Camille Fenton

Scholar Criminal Law / Post-Conviction Judicial Clerkship
Class of 2019
Camille Fenton

"My involvement with the Justice Center shaped my early law school experience. I was immediately welcomed by a wonderful community of students, faculty and staff, all dedicated to public service and public interest law. Texas could not have been more unfamiliar to me when I moved to Austin from New York City, but the support, programming and opportunities of the Justice Center made me feel right at home."

Camille Fenton is a federal public defender with the Federal Defenders of San Diego. Immediately after law school, she served as a law clerk to U.S. District Judge John Anthony Mendez in Sacramento, California.

At Texas Law, Camille was a member of the Public Interest Law Association, If/When/How, and the Justice Center's student advisory board, and was a staff editor for the Texas Journal on Civil Liberties & Civil Rights. During her second year of law school, she was a Mithoff Pro Bono Scholar, helping run the Mithoff Pro Bono Program's Expunction Project. She participated in the Capital Punishment Clinic, Criminal Defense Clinic, and Civil Rights Clinic.
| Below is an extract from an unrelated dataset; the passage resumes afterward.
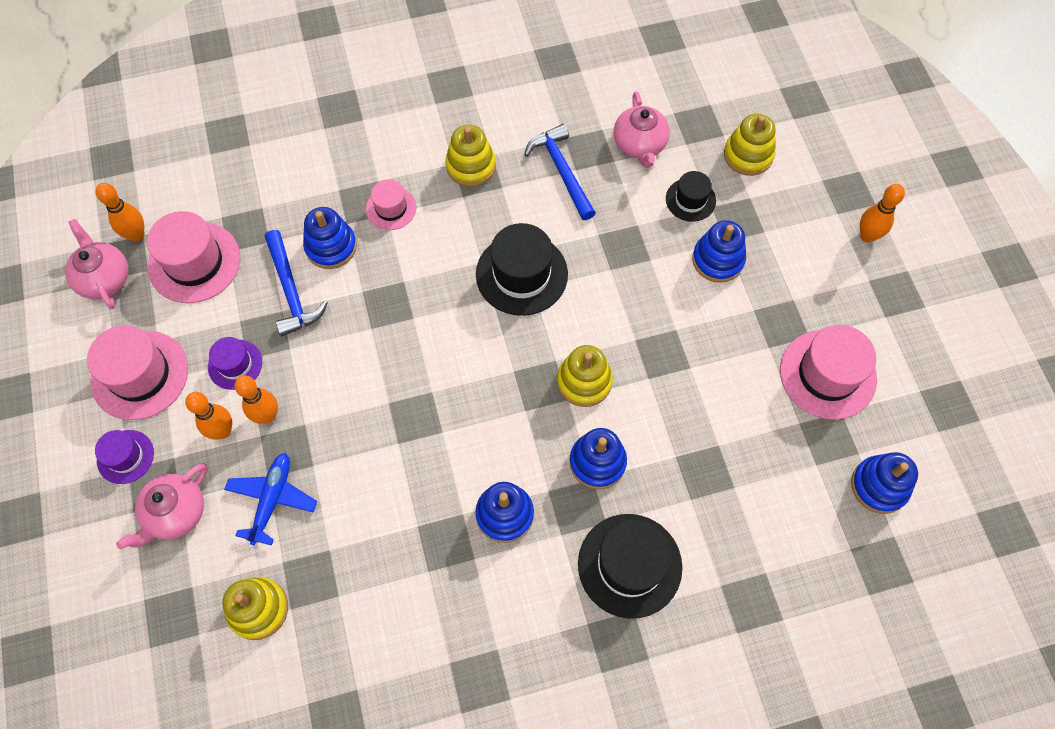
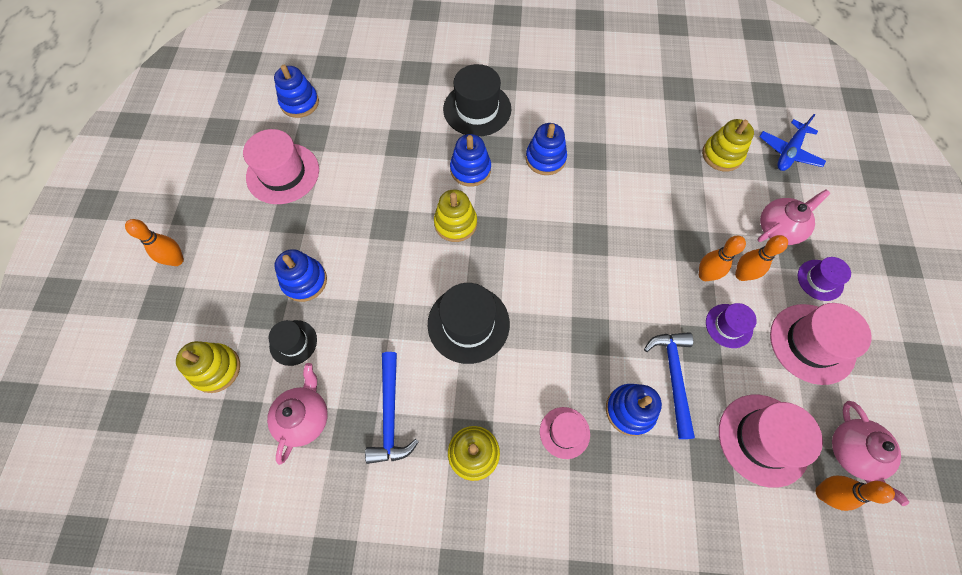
camera: 160 degrees left, 0 degrees up
(272, 499) = (706, 216): blue plane -> blue plane (788, 152)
During the spring of her first year, she clerked for the Office of Capital and Forensic Writs, assisting the attorneys in their representation of death-sentenced persons in state post-conviction proceedings. The summer after her first year, she worked for the Trial Unit of the Office of the Federal Public Defender for the Central District of California, in Los Angeles. The summer after her second year, she worked in the Criminal Defense Practice at The Bronx Defenders in New York.